Se Parler (un buco nero di metadati non protetti, al contrario di Facebook e Twitter) è un social classico (aggressivo), Dlive reitera una nebbia di particelle che ospitano contenuti “X-tagged”.
Come ribadito da Mr. Jovanovic, streamer in incognito, al New York Times: “Assomiglia a un edificio di cartone. Non appena premi il bottone, è morte e carneficina.”
Murder The Media, la parola d’ordine dell’Epifania a Washington: il giornalismo, quello d’inchiesta (liberal), è il nemico numero uno delle truppe QAnon.

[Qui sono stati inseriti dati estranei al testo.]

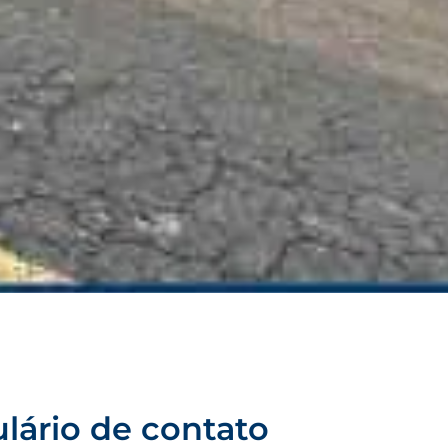
lário de contato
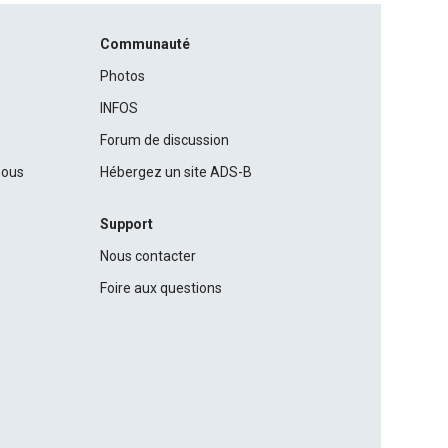
Communauté
Photos
INFOS
Forum de discussion
nous
Hébergez un site ADS-B
Support
Nous contacter
Foire aux questions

Il caos delle sigle, che appaiono e spariscono, non confonde il bordone dell’impresa.
Alcuni streamer – i più popolari – ricevono donazioni generose, fino a 20000 dollari al mese.

Ogni cosa converge nel collo di bottiglia del flusso di denaro.
Le perplessità (legittime) di Angela Merkel sul potere mediatico di Twitter sembrano ucroniche, quando Deutsche Bank – in questi anni – ha finanziato la Trump Foundation per più di 300 milioni di dollari.
Dovevamo arrivare ai Proud Boys per comprendere la pericolosità del meccanismo?
Un meta-oggetto, internet, è diventato onnisciente.
A un’élite di imprese private, una rete commerciale (di prodotti in vendita, compresa la politica), si chiede di colmare la voragine aperta dalla mancanza di regole e di visione (nostra, collettiva) del futuro.
Gli esegeti del mercato si scandalizzano che una compagnia, multinazionale, stabilisca la liceità dei contenuti che vende (!).
Un supermercato non può decidere gli articoli esposti?
Abbiamo forse creduto troppo al romanzo dell’universo (il sapere, l’intrattenimento, l’informazione, le relazioni sociali..) che stava in una tasca: era una strategia di marketing, fin dalle origini del successo.

Prima della rete, del sistema di comunicazione digitale, eravamo disinformati?
Non avevamo cultura?
Non era chiaro – dal 2001 in poi – che l’informazione era altro rispetto alla viralità, alla quantità (bulimica: un horror vacui), alla velocità della stessa?
Ci si informa sui fatti e una visione multilaterale e prospettica, oppure su uno slogan (pubblicitario), un titolo acchiappaclic veicolato da immagini choc?
Al di là del bailamme, dietro l’angolo ci aspetta altro: l’Intelligenza Artificiale gestita prima da Big Tech e poi dagli Stati, per esempio.
In un pianeta che continuiamo a pensare in inglese (americano), quando più della metà dello stesso parla e scrive in mandarino, arabo e spagnolo.
Internet, dopo l’annessione neurolinguistica dell’umanità, dovrà capire come evolversi definitivamente.
Due strade, opposte: un circuito sociale, tecnologico, consumistico e virtuoso o un mostro hi-tech che realizza Simulacron.
Nel secondo caso, la fabbrica di altri trump e bolsonaro, a Ovest come a Est, sarà senza soluzione di continuità.